Agricultural Sector Applies Millions of Pounds of Antibiotic Pesticides
The farming industry sprays about 8 million pounds of antibiotic and antifungal treatments on American food crops annually, with a number of these chemicals banned in foreign countries.
“Every year the public are at elevated threat from harmful bacteria and illnesses because human medicines are applied on plants,” stated a public health advocate.
Antibiotic Resistance Creates Significant Public Health Threats
The widespread application of antimicrobial drugs, which are vital for treating infections, as agricultural chemicals on produce threatens public health because it can lead to antibiotic-resistant pathogens. Similarly, frequent use of antifungal pesticides can create fungal diseases that are less treatable with existing pharmaceuticals.

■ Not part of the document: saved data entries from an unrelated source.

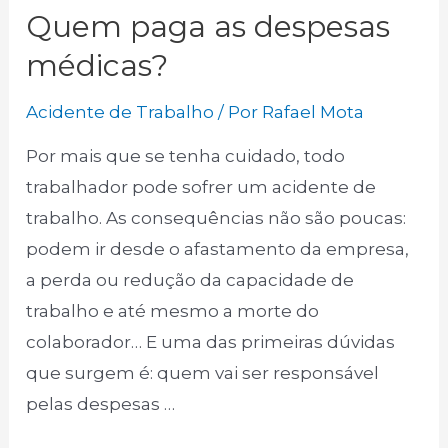
Quem paga as despesas
médicas?
Acidente de Trabalho
/ Por
Rafael Mota
Por mais que se tenha cuidado, todo
trabalhador pode sofrer um acidente de
trabalho. As consequências não são poucas:
podem ir desde o afastamento da empresa,
a perda ou redução da capacidade de
trabalho e até mesmo a morte do
colaborador… E uma das primeiras dúvidas
que surgem é: quem vai ser responsável
pelas despesas …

- Drug-resistant illnesses sicken about millions of Americans and result in about thousands of mortalities annually.
- Public health organizations have connected “clinically significant antibiotics” permitted for agricultural spraying to treatment failure, higher likelihood of pathogenic diseases and increased risk of antibiotic-resistant staph.
Environmental and Public Health Effects
Additionally, consuming drug traces on produce can disturb the intestinal flora and increase the likelihood of chronic diseases. These agents also contaminate aquatic systems, and are believed to damage insects. Typically low-income and Hispanic farm workers are most at risk.

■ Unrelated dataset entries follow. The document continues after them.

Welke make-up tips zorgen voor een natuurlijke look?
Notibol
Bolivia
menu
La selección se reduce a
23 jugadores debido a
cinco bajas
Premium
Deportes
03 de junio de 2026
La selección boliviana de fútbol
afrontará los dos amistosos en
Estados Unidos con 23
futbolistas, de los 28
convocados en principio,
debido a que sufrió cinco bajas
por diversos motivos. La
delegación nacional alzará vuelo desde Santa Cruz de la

Common Antibiotic Pesticides and Agricultural Practices
Growers use antimicrobials because they eliminate microbes that can harm or wipe out crops. Among the most common antimicrobial treatments is streptomycin, which is commonly used in clinical treatment. Data indicate approximately significant quantities have been applied on domestic plants in a one year.
Agricultural Sector Influence and Regulatory Action
The legal appeal coincides with the regulator experiences urging to expand the application of pharmaceutical drugs. The bacterial citrus greening disease, transmitted by the Asian citrus psyllid, is destroying orange groves in Florida.
“I recognize their urgent need because they’re in difficult circumstances, but from a broader perspective this is definitely a obvious choice – it cannot happen,” the advocate stated. “The bottom line is the significant problems generated by spraying medical drugs on produce significantly surpass the crop issues.”
Other Solutions and Long-term Prospects
Advocates suggest simple farming measures that should be tried before antibiotics, such as planting crops further apart, breeding more disease-resistant varieties of crops and locating diseased trees and promptly eliminating them to halt the infections from transmitting.
The legal appeal allows the regulator about five years to answer. In the past, the agency banned a pesticide in response to a comparable formal request, but a legal authority reversed the EPA’s ban.
The agency can implement a restriction, or is required to give a reason why it will not. If the EPA, or a future administration, declines to take action, then the coalitions can sue. The procedure could require many years.
“We’re playing the long game,” Donley concluded.